--- EXTRACT PROVIDED ---
....
Six months later, Byrd was back in Germany to defend the title against Wladimir Klitschko, Vitali's younger, more agile brother. Twelve rounds later, Byrd had lost a lopsided unanimous decision and the WBO belt after being knocked down twice.

2001–2002: comeback victories, second world title

Byrd returned to the U.S., signed with Don King and beat Maurice Harris to win the United States Boxing Association heavyweight belt in Madison Square Garden. He was now a top-five contender for the IBF title. After winning his next match (a title defense against New Zealand's top contender David Tua) Byrd eventually received his mandatory shot at the vacant IBF world Heavyweight Championship against Evander Holyfield in Atlantic City. On December 14, 2002, Byrd won a unanimous decision and the IBF title.

2003–2005: four successful title defenses
Byrd has successfully defended the IBF belt against: Fres Oquendo in 2003, a highly entertaining draw with Andrew Golota and a decision win over friend Jameel McCline in 2004, and DaVarryl Williamson in 2005. Byrd's fight with Golota did 75,000 buys on pay-per-view.
....
--- INPUT DATA ---
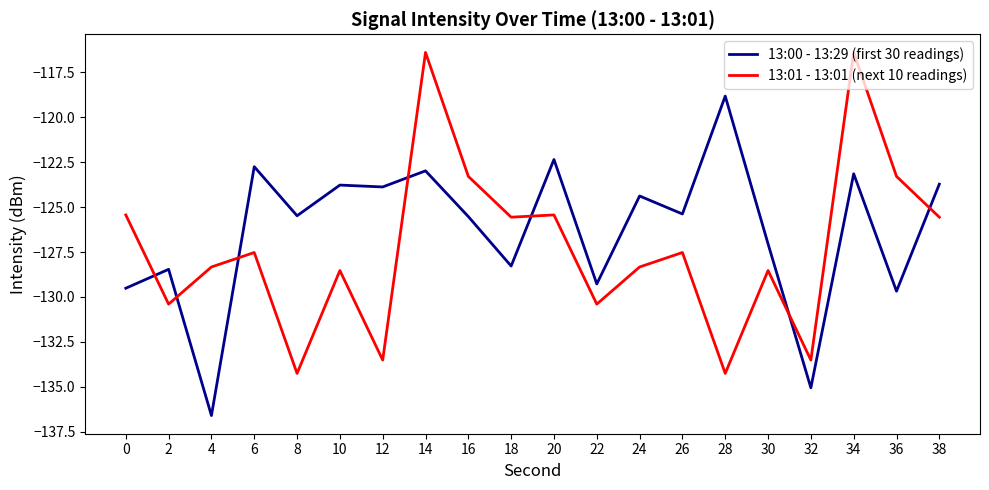

The 13:01 - 13:01 (next 10 readings) series shows -116.4 at 34. True or false?

True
....
--- JOB ITEM ---
From the text on Byrd's boxing career, copy word for word the portion starting at "Six months later, Byrd" and ending at "and the IBF title.".

--- RESULT BELOW ---
Six months later, Byrd was back in Germany to defend the title against Wladimir Klitschko, Vitali's younger, more agile brother. Twelve rounds later, Byrd had lost a lopsided unanimous decision and the WBO belt after being knocked down twice.

2001–2002: comeback victories, second world title

Byrd returned to the U.S., signed with Don King and beat Maurice Harris to win the United States Boxing Association heavyweight belt in Madison Square Garden. He was now a top-five contender for the IBF title. After winning his next match (a title defense against New Zealand's top contender David Tua) Byrd eventually received his mandatory shot at the vacant IBF world Heavyweight Championship against Evander Holyfield in Atlantic City. On December 14, 2002, Byrd won a unanimous decision and the IBF title.